§ Consegne
1. Elenca le parti del corpo che, secondo l'articolo sulla malattia infiammatoria intestinale, sono colpite dagli altri disturbi immunitari citati.
2. Nell'articolo sulla malattia infiammatoria intestinale, sostituisci "farmaci" con "medicinali" e riscrivi il passo che comincia con le parole "Tuttavia, un team" e termina dopo "e le arterie.".

§ Testo dell'esercizio
Scoperta la causa della malattia infiammatoria intestinale: “È il Sacro Graal delle scoperte”. Da uno studio è stata scoperta la causa della malattia infiammatoria intestinale, secondo i ricercatori si tratta di una svolta che apre la strada a nuovi trattamenti. Fino ad ora, infatti, gli esperti non erano sicuri di cosa scatenasse esattamente la condizione, che comprende il morbo di Crohn e la colite ulcerosa.
Tuttavia, un team di ricercatori britannici ha scoperto una debolezza genetica presente nel 95% delle persone con IBD. Hanno scoperto che farmaci già esistenti – prescritti per altre condizioni – potrebbero combattere questa condizione. Gli esperti hanno affermato che la scoperta potrebbe aiutare i malati ad ottenere trattamenti mirati più rapidi e persino assistere altri pazienti con disturbi immunitari che colpiscono la colonna vertebrale, il fegato e le arterie.
Il dottor James Lee, esperto di meccanismi genetici delle malattie presso il Francis Crick Institute di Londra e guida della ricerca, ha dichiarato: “Quello che abbiamo scoperto è uno dei percorsi centrali che va storto quando le persone contraggono una malattia infiammatoria intestinale, ed è stato una sorta di Sacro Graal. Anche per l’immunologia pura e fondamentale, questa è una scoperta davvero entusiasmante. Ma dimostrare questa disregolazione nelle persone che si ammalano non solo ci dà una migliore comprensione della malattia, ma ci dice che è qualcosa che possiamo curare.”

§ Dati da analizzare
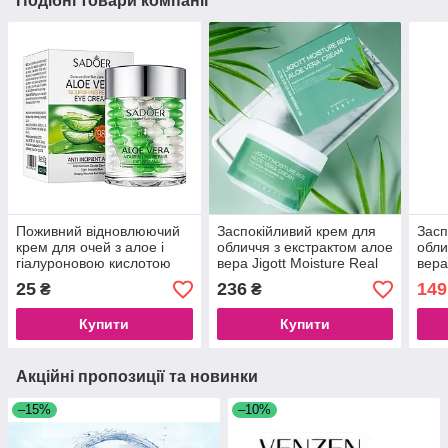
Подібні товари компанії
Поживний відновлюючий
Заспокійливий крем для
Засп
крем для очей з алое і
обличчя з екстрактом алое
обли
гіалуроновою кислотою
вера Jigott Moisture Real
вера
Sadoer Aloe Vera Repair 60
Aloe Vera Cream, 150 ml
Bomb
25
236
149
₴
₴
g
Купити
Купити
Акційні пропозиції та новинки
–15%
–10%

...

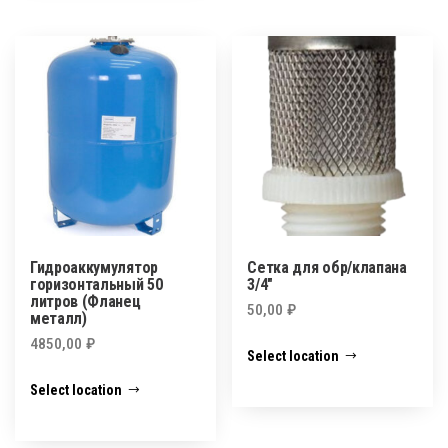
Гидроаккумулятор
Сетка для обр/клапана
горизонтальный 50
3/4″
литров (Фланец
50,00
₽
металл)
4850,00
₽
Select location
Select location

§ Soluzioni
1. colonna vertebrale, fegato, arterie

2.
Tuttavia, un team di ricercatori britannici ha scoperto una debolezza genetica presente nel 95% delle persone con IBD. Hanno scoperto che medicinali già esistenti – prescritti per altre condizioni – potrebbero combattere questa condizione. Gli esperti hanno affermato che la scoperta potrebbe aiutare i malati ad ottenere trattamenti mirati più rapidi e persino assistere altri pazienti con disturbi immunitari che colpiscono la colonna vertebrale, il fegato e le arterie.